Uma proposta aprovada em Coxim passou a garantir prioridade na matrícula e na transferência escolar de filhos e dependentes de mulheres vítimas de violência doméstica e familiar na rede pública municipal.
A medida foi apresentada na Câmara Municipal em 16 de junho de 2026, sancionada pelo prefeito Edilson Magro e transformada na Lei Ordinária nº 2.086/2026.

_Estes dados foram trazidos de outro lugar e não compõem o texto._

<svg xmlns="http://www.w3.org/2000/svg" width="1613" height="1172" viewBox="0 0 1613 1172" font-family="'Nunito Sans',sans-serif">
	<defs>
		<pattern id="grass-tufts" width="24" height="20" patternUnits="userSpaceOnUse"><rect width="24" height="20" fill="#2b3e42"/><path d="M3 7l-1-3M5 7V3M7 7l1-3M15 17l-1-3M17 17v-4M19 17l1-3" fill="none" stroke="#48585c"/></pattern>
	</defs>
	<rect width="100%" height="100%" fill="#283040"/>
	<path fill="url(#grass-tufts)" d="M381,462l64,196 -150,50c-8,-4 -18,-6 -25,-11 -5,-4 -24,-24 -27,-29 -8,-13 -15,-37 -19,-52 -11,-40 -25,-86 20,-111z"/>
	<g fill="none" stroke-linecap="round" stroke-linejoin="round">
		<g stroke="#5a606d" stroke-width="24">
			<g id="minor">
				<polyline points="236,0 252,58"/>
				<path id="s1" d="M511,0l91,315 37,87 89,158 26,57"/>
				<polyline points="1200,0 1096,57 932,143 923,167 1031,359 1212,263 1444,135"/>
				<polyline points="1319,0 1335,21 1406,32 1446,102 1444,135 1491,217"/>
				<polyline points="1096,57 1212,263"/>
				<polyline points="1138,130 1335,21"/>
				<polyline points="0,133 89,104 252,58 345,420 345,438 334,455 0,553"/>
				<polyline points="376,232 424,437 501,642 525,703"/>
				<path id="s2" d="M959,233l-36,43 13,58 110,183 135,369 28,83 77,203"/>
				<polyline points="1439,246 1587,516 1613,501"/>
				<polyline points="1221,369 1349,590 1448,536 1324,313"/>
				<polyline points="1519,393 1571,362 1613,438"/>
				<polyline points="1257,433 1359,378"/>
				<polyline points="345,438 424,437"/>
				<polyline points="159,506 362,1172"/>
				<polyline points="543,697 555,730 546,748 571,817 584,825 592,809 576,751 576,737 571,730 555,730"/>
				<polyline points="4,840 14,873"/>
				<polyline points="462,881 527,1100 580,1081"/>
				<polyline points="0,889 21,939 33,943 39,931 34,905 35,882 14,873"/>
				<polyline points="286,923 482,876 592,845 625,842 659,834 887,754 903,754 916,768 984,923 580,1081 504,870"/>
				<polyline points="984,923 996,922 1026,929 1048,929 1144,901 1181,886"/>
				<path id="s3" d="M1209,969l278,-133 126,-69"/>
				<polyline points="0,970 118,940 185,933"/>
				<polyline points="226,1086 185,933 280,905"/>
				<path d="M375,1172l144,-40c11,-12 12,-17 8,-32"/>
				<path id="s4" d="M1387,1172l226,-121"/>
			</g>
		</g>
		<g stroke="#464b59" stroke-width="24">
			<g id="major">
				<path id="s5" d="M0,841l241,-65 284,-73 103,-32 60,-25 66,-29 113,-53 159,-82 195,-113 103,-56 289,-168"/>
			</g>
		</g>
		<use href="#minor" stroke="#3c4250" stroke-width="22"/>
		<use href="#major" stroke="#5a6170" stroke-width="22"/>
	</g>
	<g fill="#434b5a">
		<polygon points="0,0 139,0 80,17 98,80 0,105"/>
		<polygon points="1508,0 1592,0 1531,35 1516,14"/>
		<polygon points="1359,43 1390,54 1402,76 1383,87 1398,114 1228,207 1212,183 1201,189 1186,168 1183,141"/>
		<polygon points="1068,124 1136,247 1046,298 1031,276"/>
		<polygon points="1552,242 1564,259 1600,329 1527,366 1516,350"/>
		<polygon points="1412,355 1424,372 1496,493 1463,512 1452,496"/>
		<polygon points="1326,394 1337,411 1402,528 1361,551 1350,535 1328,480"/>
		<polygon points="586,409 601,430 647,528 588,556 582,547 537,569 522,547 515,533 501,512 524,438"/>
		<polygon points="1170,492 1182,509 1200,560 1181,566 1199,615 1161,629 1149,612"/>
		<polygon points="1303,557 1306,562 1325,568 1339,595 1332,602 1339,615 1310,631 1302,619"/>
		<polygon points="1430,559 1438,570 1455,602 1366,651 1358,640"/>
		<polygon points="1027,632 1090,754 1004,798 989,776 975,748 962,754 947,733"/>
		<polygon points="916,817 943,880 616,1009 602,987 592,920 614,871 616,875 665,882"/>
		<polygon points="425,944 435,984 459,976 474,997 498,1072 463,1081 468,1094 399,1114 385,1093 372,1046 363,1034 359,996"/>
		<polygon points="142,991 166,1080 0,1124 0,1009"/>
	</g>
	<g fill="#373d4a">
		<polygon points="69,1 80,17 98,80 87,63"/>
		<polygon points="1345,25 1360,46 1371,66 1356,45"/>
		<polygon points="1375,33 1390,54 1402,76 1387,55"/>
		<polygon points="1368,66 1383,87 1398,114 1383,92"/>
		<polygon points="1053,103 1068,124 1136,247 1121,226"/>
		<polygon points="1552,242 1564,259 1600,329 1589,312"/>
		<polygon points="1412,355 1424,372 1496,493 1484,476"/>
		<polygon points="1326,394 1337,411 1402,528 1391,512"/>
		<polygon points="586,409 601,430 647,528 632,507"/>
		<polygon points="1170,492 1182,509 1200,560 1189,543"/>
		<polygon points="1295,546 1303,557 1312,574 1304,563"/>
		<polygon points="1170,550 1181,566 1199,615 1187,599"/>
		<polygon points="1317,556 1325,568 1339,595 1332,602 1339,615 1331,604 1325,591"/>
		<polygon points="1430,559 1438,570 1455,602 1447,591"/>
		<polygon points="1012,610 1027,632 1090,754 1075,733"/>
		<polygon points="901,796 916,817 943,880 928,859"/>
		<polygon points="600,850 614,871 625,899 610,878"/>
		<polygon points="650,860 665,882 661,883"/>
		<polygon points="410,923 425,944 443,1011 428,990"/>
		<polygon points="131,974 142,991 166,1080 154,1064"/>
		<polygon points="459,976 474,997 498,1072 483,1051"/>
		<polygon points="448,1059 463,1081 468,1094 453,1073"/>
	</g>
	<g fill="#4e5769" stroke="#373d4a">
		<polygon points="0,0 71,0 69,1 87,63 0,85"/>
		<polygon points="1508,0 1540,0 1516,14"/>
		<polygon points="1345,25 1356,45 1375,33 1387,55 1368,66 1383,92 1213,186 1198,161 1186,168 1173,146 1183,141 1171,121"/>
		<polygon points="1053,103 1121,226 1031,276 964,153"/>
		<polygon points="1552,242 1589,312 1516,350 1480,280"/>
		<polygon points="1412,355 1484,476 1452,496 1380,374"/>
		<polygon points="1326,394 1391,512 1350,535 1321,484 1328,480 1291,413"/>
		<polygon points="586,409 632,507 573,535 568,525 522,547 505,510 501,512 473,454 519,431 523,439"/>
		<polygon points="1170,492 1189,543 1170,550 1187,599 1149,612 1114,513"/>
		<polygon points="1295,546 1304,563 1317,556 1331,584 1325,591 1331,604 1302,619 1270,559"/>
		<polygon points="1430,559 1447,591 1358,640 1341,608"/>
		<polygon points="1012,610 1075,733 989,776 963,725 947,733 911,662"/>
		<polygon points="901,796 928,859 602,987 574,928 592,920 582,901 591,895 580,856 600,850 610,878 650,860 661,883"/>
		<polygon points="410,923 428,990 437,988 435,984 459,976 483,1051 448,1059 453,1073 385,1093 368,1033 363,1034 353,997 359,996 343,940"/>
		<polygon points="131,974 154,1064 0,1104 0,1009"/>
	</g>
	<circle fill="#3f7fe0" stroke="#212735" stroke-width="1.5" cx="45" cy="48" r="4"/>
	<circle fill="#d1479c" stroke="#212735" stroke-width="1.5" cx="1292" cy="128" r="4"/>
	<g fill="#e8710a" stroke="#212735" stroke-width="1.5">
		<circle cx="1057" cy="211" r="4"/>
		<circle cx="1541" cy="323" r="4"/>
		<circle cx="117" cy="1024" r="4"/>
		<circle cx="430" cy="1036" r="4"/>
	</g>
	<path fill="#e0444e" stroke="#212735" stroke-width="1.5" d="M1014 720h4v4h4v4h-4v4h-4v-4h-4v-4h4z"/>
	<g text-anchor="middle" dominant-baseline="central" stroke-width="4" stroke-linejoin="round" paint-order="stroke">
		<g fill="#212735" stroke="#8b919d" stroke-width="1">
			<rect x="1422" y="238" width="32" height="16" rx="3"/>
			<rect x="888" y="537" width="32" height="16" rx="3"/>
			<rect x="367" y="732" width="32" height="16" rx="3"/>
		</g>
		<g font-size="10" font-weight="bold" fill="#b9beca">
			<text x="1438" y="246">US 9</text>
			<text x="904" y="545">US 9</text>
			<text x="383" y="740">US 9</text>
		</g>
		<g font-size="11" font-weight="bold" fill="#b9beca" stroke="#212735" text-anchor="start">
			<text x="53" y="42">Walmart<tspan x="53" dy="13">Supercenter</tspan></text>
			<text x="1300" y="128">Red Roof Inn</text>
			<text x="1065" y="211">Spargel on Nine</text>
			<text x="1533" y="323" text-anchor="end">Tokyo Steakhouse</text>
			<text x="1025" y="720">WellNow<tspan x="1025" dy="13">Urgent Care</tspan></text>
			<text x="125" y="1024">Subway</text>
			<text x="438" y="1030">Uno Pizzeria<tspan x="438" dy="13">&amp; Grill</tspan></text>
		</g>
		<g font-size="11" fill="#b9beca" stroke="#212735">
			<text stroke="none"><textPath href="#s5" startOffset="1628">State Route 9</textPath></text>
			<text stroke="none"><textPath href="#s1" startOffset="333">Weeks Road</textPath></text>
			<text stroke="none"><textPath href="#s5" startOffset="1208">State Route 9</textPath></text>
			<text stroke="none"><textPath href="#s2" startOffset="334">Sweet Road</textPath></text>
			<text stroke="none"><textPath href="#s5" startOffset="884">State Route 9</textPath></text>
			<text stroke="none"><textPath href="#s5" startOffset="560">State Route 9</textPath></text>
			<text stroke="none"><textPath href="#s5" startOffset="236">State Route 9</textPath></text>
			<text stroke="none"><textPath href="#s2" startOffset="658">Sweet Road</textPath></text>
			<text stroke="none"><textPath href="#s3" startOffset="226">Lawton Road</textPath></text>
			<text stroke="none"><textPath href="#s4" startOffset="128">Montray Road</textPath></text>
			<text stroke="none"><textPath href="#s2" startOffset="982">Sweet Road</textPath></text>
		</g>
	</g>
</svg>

A legislação permite que os alunos sejam transferidos, preferencialmente, para a unidade mais próxima do novo endereço da família ou do local de trabalho da vítima, inclusive durante o ano letivo.
Lei também protege dados da família
Outro ponto da norma é o sigilo das informações cadastrais e escolares da mulher e de seus dependentes.
Dados como endereço, telefone, local de estudo e frequência escolar não poderão ser divulgados de forma que permitam a localização da família pelo agressor.
Para solicitar o benefício, poderão ser apresentados boletim de ocorrência, medida protetiva de urgência ou declarações de órgãos da rede de proteção.
A ausência de um documento específico não impede a análise do caso, desde que existam outros elementos capazes de comprovar a situação de risco.
Secretaria poderá criar protocolos específicos
A lei prevê ainda que a Secretaria Municipal de Educação poderá estabelecer protocolos próprios para atendimento prioritário, proteção de dados e capacitação dos servidores da rede.
A iniciativa está alinhada à Lei Maria da Penha e à Lei Federal nº 13.882/2019, que já assegura matrícula ou transferência de dependentes de mulheres vítimas de violência para instituição de educação básica mais próxima do novo domicílio.
A vereadora Adriana Nabhan, autora da proposta, afirmou que a medida busca reduzir barreiras enfrentadas por famílias em situação de vulnerabilidade.
“Essa lei representa mais um passo para fortalecer a proteção das mulheres e de seus filhos em momentos de extrema vulnerabilidade. Quando uma mãe precisa deixar sua casa para se proteger da violência, ela não pode encontrar novas barreiras para garantir a segurança e a continuidade dos estudos dos seus filhos. Nosso objetivo é oferecer mais segurança, acolhimento e agilidade para essas famílias.”, destacou a vereadora Adriana Nabhan.
A Lei Ordinária nº 2.086/2026 entra em vigor com a publicação e estabelece prazo de até 90 dias para regulamentação pelo Poder Executivo.